Participating students start with a research essay describing their concept. They use SimCity™ 4 Deluxe software to design a virtual Future City 3D map incorporating their ideas, then build a physical model using recycled materials costing no more than $100. The culmination of the project is a team presentation at the regional competition.
Last fall, IPFW held a session to help students with their research on medical products and healthcare, assisted by panelists from Medtronics in Warsaw, Ind., and Parkview Health in Fort Wayne.
Each team is guided by a teacher and an engineer-mentor. Nick Balmoria has been involved with the competition for 10 years as a teacher at Fort Wayne's Blackhawk Middle School, which won the state regional in 2010 and represented Indiana at last year's national contest. Balmoria said students enjoy playing the SimCity game, but they also learn that research is hard, serious work and that accurate model-building is challenging.
"They work so hard on a project for four months after school and on weekends," he said. "When the moving parts work and they answer questions with confidence, it's awesome to see their self-esteem and their aspiration to continue problem-solving in engineering."
At Woodside Middle School in Fort Wayne, all 300 eighth-graders take part in the competition as part of science classes and the school's Integrated Solutions Block program. Teacher Mike Gorman said Future City is a natural fit for educators who want to implement activities with authentic assessment in the STEM disciplines of science, technology, engineering and mathematics.
"Future City stretches students and allows them to actively participate in of both problem-based learning and inquiry-based research," he said. "What they learn is a type of higher-order thinking skills that will be a prerequisite for today's students to effectively compete and function in the 21st century."
At the Indiana regional finals, sponsor Indiana Michigan Power awards gift cards and medals to finalists and participation gifts to each team member.

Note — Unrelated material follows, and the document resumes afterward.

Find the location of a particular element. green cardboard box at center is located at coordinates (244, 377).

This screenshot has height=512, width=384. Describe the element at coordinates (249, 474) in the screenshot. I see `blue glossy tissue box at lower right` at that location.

IPFW offers Education Awards for a free class to the two teachers who guide the first- and second-place teams.
"The teachers and mentors should all be applauded for their dedicated semester-long support of their teams," said Carol Dostal, outreach director for the IPFW College of Engineering, Technology, and Computer Science.
First-place winners from 35 regional competitions earn a berth in the national finals in Washington, D.C., during National Engineers Week, Feb. 18-22, 2011. The national grand prize is a visit to the U.S. Space Camp in Huntsville, Ala., provided by national finals host Bentley Systems Inc. The second-place team receives $5,000 from the National Society of Professional Engineers, and third place wins $2,000 from IEEE-USA for their school's technology programs.